As usual when travelling with my best friend Akim, I have no idea what’s waiting. Being with him is always an adventure. First I thought we were going to train in Bali, when suddenly the Philippines appeared to be better, deeper. And there is a great freediving center there.
All I knew of the Philippines is that it’s warm and nice. Which is really enough. It’s not only about the warm weather. Countries are made up by people, and the people I met in Philippines were very warm, sweet and helpful. They also made me feel I like a moviestar in Mactan. There is extremely few western tourists, and the weeks I was there I only saw another blonde person. We both stared at each other. As I was getting stared at by everyone. But in a very nice way! People and children would look up from what they were doing, their faces suddenly full of a beautiful smile, waving their hands and yelling a familiar “hello!”.
The sea was also warm. Surrounded by soft water I held by breath longer and dove deeper on an exhale. But for some reason I didn’t get the deep dives to work. Freediving requires patience. And training. And good people to train with. I’m fortunate to be able to train with some of the best in the world. And in one of the best freediving centers in Asia, freediving HQ, ran by Australian Mike Wells who is a big profile in the freediving world. But also very humble and relaxed. The freediving center is nicely organized and professional. Small things like having a fresh towel and lunch waiting for you after a dive session is a luxury we don’t often have.
The only first disappointment was the underwater life. There is still a lot of fishing with dynamite and cyanide which has killed a lot of coral reefs and fish, so if you want to see amazing corals you have to get away from the bigger islands. (There are 7000 islands in Philippines, so quite a lot to choose from). Freediving with the whale sharks was an amazing experience! But I still couldn’t push myself to free dive deep if the passion is not there.
So I followed my belief that you will dive deep if you are happy. Surfing makes me happy. And by chance I have a friend from my childhood surfing only a few islands away.

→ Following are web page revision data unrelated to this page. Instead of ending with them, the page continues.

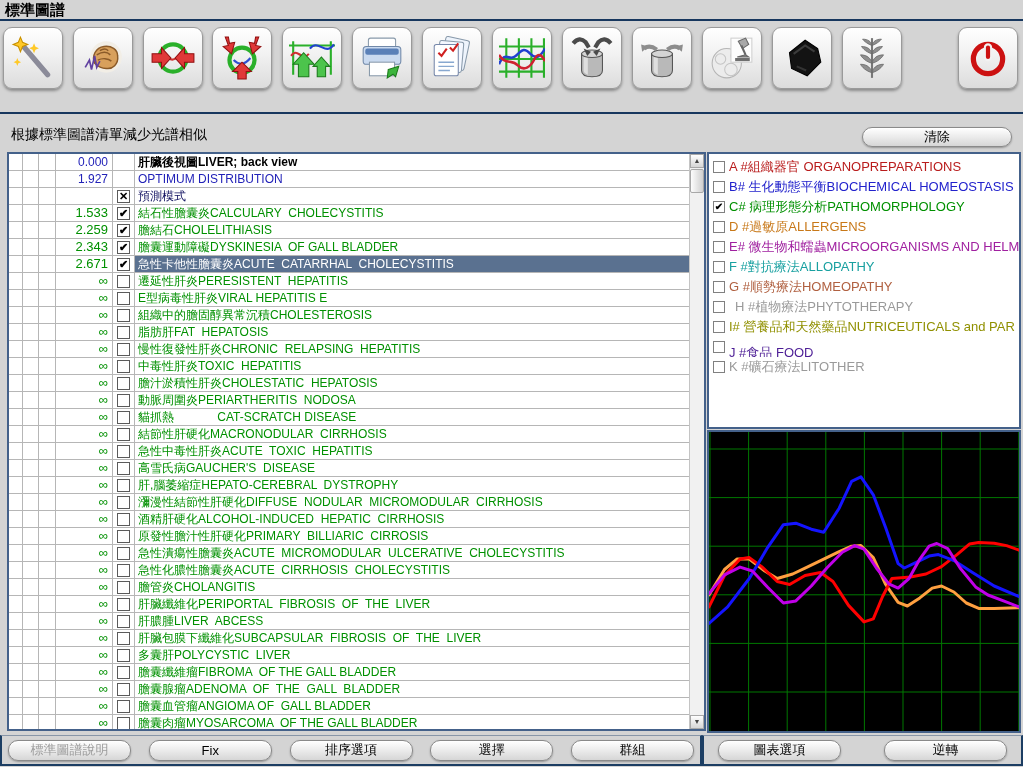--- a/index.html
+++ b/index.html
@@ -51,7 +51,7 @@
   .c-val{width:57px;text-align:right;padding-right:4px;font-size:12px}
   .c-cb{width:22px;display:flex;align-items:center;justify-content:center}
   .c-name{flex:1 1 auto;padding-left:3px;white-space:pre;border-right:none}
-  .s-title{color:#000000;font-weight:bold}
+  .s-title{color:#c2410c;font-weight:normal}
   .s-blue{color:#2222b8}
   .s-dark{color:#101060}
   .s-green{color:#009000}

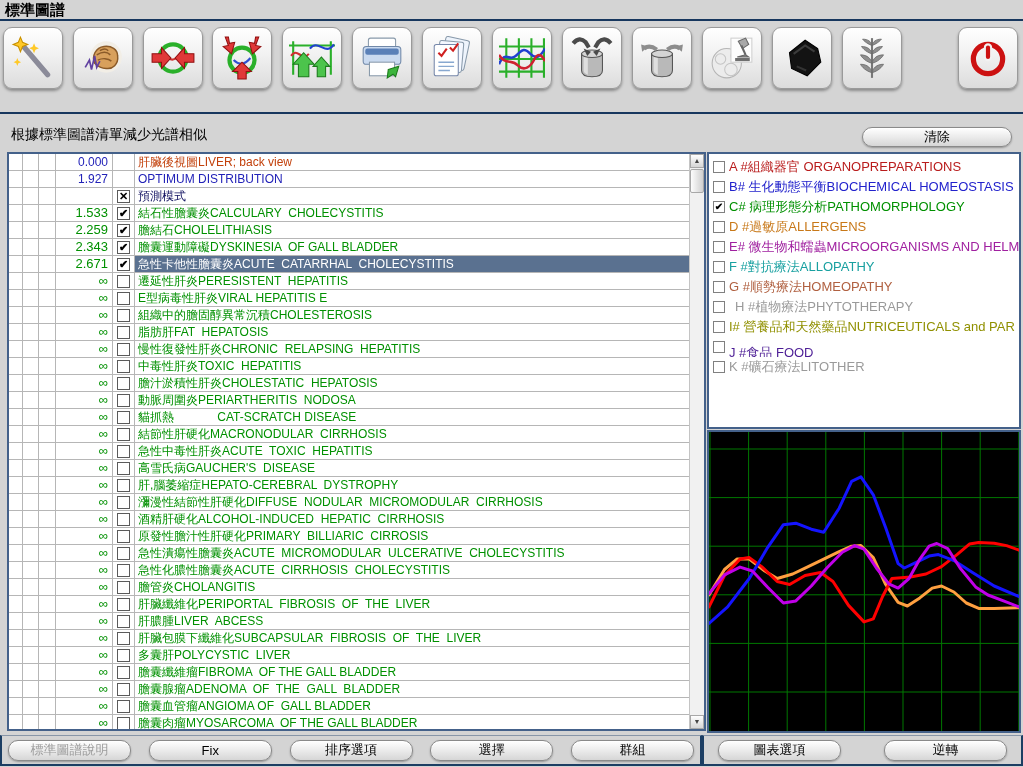--- a/index.html
+++ b/index.html
@@ -506,7 +506,7 @@
           <div class="cell c-cb">
             <span class="cb"></span>
           </div>
-          <div class="cell c-name s-green">急性化膿性膽囊炎ACUTE  CIRRHOSIS  CHOLECYSTITIS</div>
+          <div class="cell c-name s-green">急性化膿性膽囊炎ACUTE  PURELENT  CHOLECYSTITIS</div>
         </div>
         <div class="row">
           <div class="cell c-n1"></div>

I bought a ticket and went the next day.
And landed in paradise.
Siargao was all I had hoped for in the Philippines; remote, pristine, not much tourists, amazing nature, quiet, not much traffic, good food, beautiful beaches, crystal clear water, friendly people, good friends – and surf. It’s the kind of place I’d only wish for to exist. As I arrived I found that half my old friend Carl’s family was there too – having bought a wonderful bungalow resort, villa solaria! A perfect place just by the beach, surrounded by coconut palm trees and the sound of the sea. All of them surfing, of course. So we surfed the afternoon, had a short sleep to wake up at dawn for the swell surf.
That morning i It wasn’t just swell. Unless houses can swell. The waves were as big as houses! I have never surfed anything close to the size of those waves, but didn’t really think about it. All I wanted was to be there on a surfboard. But I’m still a beginner at surfing. As the walls of water closed in my blood was full of tingling adrenaline and it took a while before I choose a small-sized-house-wave. I paddled my arms off but didn’t get on it. As I turned around there was another wall closing in. I quickly found out that duck diving or turtle rolling didn’t really work. There was a moment of silence before I was inside a roaring washing machine of water that pulled, pushed and tumbled me around like a broken umbrella only to spit me out in white foam some half eternity later. The power of nature was stunning. And so was the long paddle back. I only got some smaller waves and whitewater, but I’m not a picky surfer. I was just very happy.
I left with saltwater dripping from my nose knowing I will come back.
Actually I’m thinking about making a freediving/surf/yoga camp in Siargao. Anyone interested?